Doha was hobbled by our own COP17’s Durban Platform, an utterly useless document when it comes to binding emissions cuts or raising finance required for renewable energy, public transport, fossil-free agriculture and production, zero-waste disposal and all the other economic rebooting that civilisation desperately needs this century.
As usual, Washington came to Doha to sabotage a genuine climate solution, and as usual, succeeded with its primary objective, to prevent making binding emissions cuts notwithstanding Barack Obama’s post-election climate confession. It was especially evident when poor countries raised the prospect of ‘Loss and Damage’ bills on the scale of Superstorm Sandy, which wrecked roughly $60 billion worth of US property overnight last November.
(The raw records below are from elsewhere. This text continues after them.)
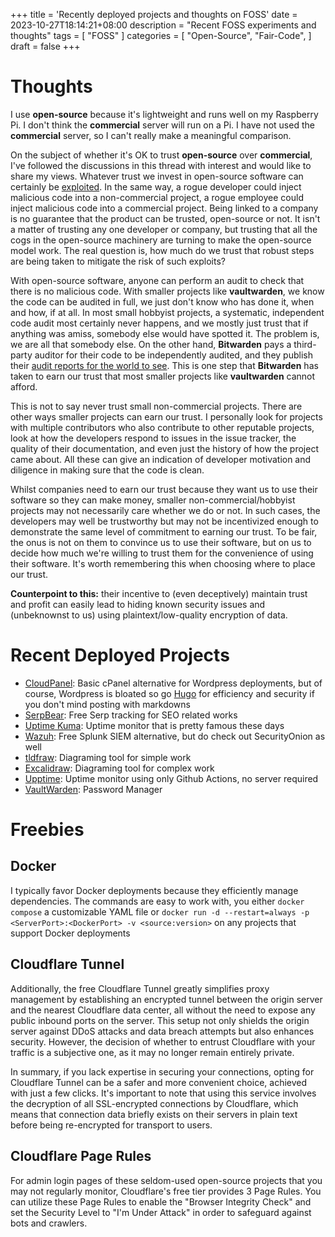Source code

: +++
title = 'Recently deployed projects and thoughts on FOSS'
date = 2023-10-27T18:14:21+08:00
description = "Recent FOSS experiments and thoughts"
tags = [
    "FOSS"
]
categories = [
    "Open-Source",
    "Fair-Code",
]
draft = false
+++
# Thoughts
I use **open-source** because it's lightweight and runs well on my Raspberry Pi. I don't think the **commercial** server will run on a Pi. I have not used the **commercial** server, so I can't really make a meaningful comparison.

On the subject of whether it's OK to trust **open-source** over **commercial**, I've followed the discussions in this thread with interest and would like to share my views. Whatever trust we invest in open-source software can certainly be [exploited](http://social.technet.microsoft.com/wiki/contents/articles/13383.best-practices-for-page-file-and-minimum-drive-size-for-os-partition-on-windows-servers.aspx). In the same way, a rogue developer could inject malicious code into a non-commercial project, a rogue employee could inject malicious code into a commercial project. Being linked to a company is no guarantee that the product can be trusted, open-source or not. It isn't a matter of trusting any one developer or company, but trusting that all the cogs in the open-source machinery are turning to make the open-source model work. The real question is, how much do we trust that robust steps are being taken to mitigate the risk of such exploits?

With open-source software, anyone can perform an audit to check that there is no malicious code. With smaller projects like **vaultwarden**, we know the code can be audited in full, we just don't know who has done it, when and how, if at all. In most small hobbyist projects, a systematic, independent code audit most certainly never happens, and we mostly just trust that if anything was amiss, somebody else would have spotted it. The problem is, we are all that somebody else. On the other hand, **Bitwarden** pays a third-party auditor for their code to be independently audited, and they publish their [audit reports for the world to see](https://bitwarden.com/help/article/is-bitwarden-audited/). This is one step that **Bitwarden** has taken to earn our trust that most smaller projects like **vaultwarden** cannot afford.

This is not to say never trust small non-commercial projects. There are other ways smaller projects can earn our trust. I personally look for projects with multiple contributors who also contribute to other reputable projects, look at how the developers respond to issues in the issue tracker, the quality of their documentation, and even just the history of how the project came about. All these can give an indication of developer motivation and diligence in making sure that the code is clean.

Whilst companies need to earn our trust because they want us to use their software so they can make money, smaller non-commercial/hobbyist projects may not necessarily care whether we do or not. In such cases, the developers may well be trustworthy but may not be incentivized enough to demonstrate the same level of commitment to earning our trust. To be fair, the onus is not on them to convince us to use their software, but on us to decide how much we're willing to trust them for the convenience of using their software. It's worth remembering this when choosing where to place our trust.

**Counterpoint to this:** their incentive to (even deceptively) maintain trust and profit can easily lead to hiding known security issues and (unbeknownst to us) using plaintext/low-quality encryption of data.

# Recent Deployed Projects
- [CloudPanel](https://www.cloudpanel.io/): Basic cPanel alternative for Wordpress deployments, but of course, Wordpress is bloated so go [Hugo](https://gohugo.io/) for efficiency and security if you don't mind posting with markdowns
- [SerpBear](https://docs.serpbear.com/): Free Serp tracking for SEO related works
- [Uptime Kuma](https://uptime.kuma.pet/): Uptime monitor that is pretty famous these days
- [Wazuh](https://wazuh.com/): Free Splunk SIEM alternative, but do check out SecurityOnion as well
- [tldfraw](https://www.tldraw.com/): Diagraming tool for simple work
- [Excalidraw](https://plus.excalidraw.com/): Diagraming tool for complex work
- [Upptime](https://github.com/jiannystein/upptime): Uptime monitor using only Github Actions, no server required
- [VaultWarden](https://www.vaultwarden.net/): Password Manager

# Freebies
## Docker
I typically favor Docker deployments because they efficiently manage dependencies. The commands are easy to work with, you either `docker compose` a customizable YAML file or `docker run -d --restart=always -p <ServerPort>:<DockerPort> -v <source:version>` on any projects that support Docker deployments

## Cloudflare Tunnel
Additionally, the free Cloudflare Tunnel greatly simplifies proxy management by establishing an encrypted tunnel between the origin server and the nearest Cloudflare data center, all without the need to expose any public inbound ports on the server. This setup not only shields the origin server against DDoS attacks and data breach attempts but also enhances security. However, the decision of whether to entrust Cloudflare with your traffic is a subjective one, as it may no longer remain entirely private.

In summary, if you lack expertise in securing your connections, opting for Cloudflare Tunnel can be a safer and more convenient choice, achieved with just a few clicks. It's important to note that using this service involves the decryption of all SSL-encrypted connections by Cloudflare, which means that connection data briefly exists on their servers in plain text before being re-encrypted for transport to users.

## Cloudflare Page Rules
For admin login pages of these seldom-used open-source projects that you may not regularly monitor, Cloudflare's free tier provides 3 Page Rules. You can utilize these Page Rules to enable the "Browser Integrity Check" and set the Security Level to "I'm Under Attack" in order to safeguard against bots and crawlers.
As sea-level rise inundates the Bangladesh coast and small islands, as glaciers in the Andes and Himalayas melt, as African soil dries and crops burn, there will be similar–sized bills in the non-industrialised world, broached by Pakistan’s one-third flooding in 2010, for example, or huge storms that devastated Thailand, Cambodia and El Salvador in 2011. During the Doha summit, the Philippines was hit by a typhoon, leaving 500 dead and 300,000 displaced.
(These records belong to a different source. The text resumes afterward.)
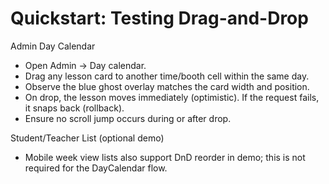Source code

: # Quickstart: Testing Drag-and-Drop

Admin Day Calendar
- Open Admin → Day calendar.
- Drag any lesson card to another time/booth cell within the same day.
- Observe the blue ghost overlay matches the card width and position.
- On drop, the lesson moves immediately (optimistic). If the request fails, it snaps back (rollback).
- Ensure no scroll jump occurs during or after drop.

Student/Teacher List (optional demo)
- Mobile week view lists also support DnD reorder in demo; this is not required for the DayCalendar flow.
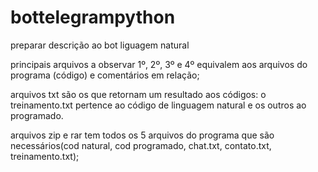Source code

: # bottelegrampython

preparar descrição ao bot liguagem natural

principais arquivos a observar 1º, 2º, 3º e 4º equivalem aos arquivos do programa (código) e comentários em relação; 

arquivos txt são os que retornam um resultado aos códigos: o treinamento.txt pertence ao código de linguagem natural e os outros ao programado.

arquivos zip e rar tem todos os 5 arquivos do programa que são necessários(cod natural, cod programado, chat.txt, contato.txt, treinamento.txt);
But dare suggest that the ‘climate debt’ from these disasters be paid in part by the United States – using what should be the uncontroversial ‘polluter pays’ principle – and you get this response from Stern: ‘I will block this. I will shut this down.’
Stern’s ruthless defence of US interests included watering down liability language and ensuring that the World Court will not soon have an opportunity to provide an Advisory Opinion.
Stern also backtracked on $100 billion/year Green Climate Fund commitments his boss Hillary Clinton had made in Copenhagen three years earlier.
What is most urgently needed is a mechanism to pay the climate debt directly to the victims of climate chaos instead of to corrupt bureaucracies and aid agencies, such as a Basic Income Grant mechanism – but that will require more visionary strategies to change power and financial flows than are currently available.
In addition, China has become a useful idiot for Northern emissions-cutting claims, simply because since the 1997 deal was cut in Kyoto, East Asia won a substantial shift in industrial production that once took place in the rich economies.
In ramping up emissions dramatically the past dozen years, the Chinese are conjoined with the other large emerging countries – Brazil, India and South Africa (together known as BASIC) – which in 2009 signed the Copenhagen Accord offered by Obama.
Some rich countries still argue for a great role for carbon markets, even during the week that this ‘false solution’ generated further criminal investigations into fraud, involving even Deutsche Bank. For years, the EU’s scheme and the UN Clean Development Mechanism (CDM) have been unable to shake the reputation of giant casinos based on the ‘privatisation of the air’.
But like many financial casinos, the carbon markets continue to fail the free-marketeers. Because Japan and New Zealand don’t have legally binding targets, they are restricted from purchasing carbon credits, which shrinks demand even further in coming months.
Although extending the Kyoto Protocol until 2020 provides a renewed fiction that carbon markets generate emissions cuts, the markets are effectively dead, especially those that support Third World trading in the CDM and similar offset strategies for forests.
‘Nations dodged a chance to agree several measures that could have lifted rock-bottom demand for UN-backed carbon offsets,’ reported Reuters Point Carbon. ‘The value of the credits they generate has plunged 95 percent in four years to well below 1 euro, crushing profits that investors count on to set up the carbon-cutting schemes… The Doha talks failed to pave the way for billions of dollars to be invested in projects to cut carbon emissions.’
In other words, if you are honest and of the belief that climate catastrophies are market problems – externalities – that simply need market solutions to ‘get the prices right’ and assure clear price incentives, your faith in the global negotiators at the COPS ‘Conference of Polluters’ has evaporated.
All the rest of us had already realized that processes of elite management of world financial and ecological crises amount to little more than pushing the bubble around – and that renewed climate justice movement from below is the only hope.
Patrick Bond directs the University of KwaZulu-Natal Centre for Civil Society, and authored the UKZN Press book Politics of Climate Justice: Paralysis Above, Movement Below.